Using xFormers with FairSeq

xFormers is a xFormers is a modular library for flexibly generating transformer architectures with interoperable and optimized building blocks. The current integration allows for FairSeq users to use an attention variant available in the xFormers repository.

In order to enable xFormers, all that needs to be passed in is a string representing an xFormers attention config.

The various attention variants can be found here. These include sparse attention and blocksparse attention.

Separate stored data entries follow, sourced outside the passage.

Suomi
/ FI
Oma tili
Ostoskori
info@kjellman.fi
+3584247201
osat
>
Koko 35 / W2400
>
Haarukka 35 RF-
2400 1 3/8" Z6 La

For example, you could pass in the following args:

python

decoder_xformers_att_config = '{"name": "scaled_dot_product"}'

encoder_xformers_att_config = '{"name": "linformer", "seq_len": "256"}'

In order to use blocksparse attention you would have to additionally pass in a blocksparse layout and blocksize. For example:

python


 xformers_att_config = '{"name": "scaled_dot_product"}'
 xformers_blocksparse_blocksize = 16
 xformers_blocksparse_layout = torch.ones(
     seq_len // xformers_blocksparse_blocksize,
     seq_len // xformers_blocksparse_blocksize,
 )

xf_blocksparse_mha = (
       MultiheadAttention(
           embedding,
           num_heads,
           dropout=0.0,
           add_zero_attn=add_zero_attn,
           xformers_att_config=xformers_att_config,
           xformers_blocksparse_layout=xformers_blocksparse_layout,
           xformers_blocksparse_blocksize=xformers_blocksparse_blocksize,
       )

The xFormers repository currenlty has benchmarks on the runtime and memory usage of the various attentions.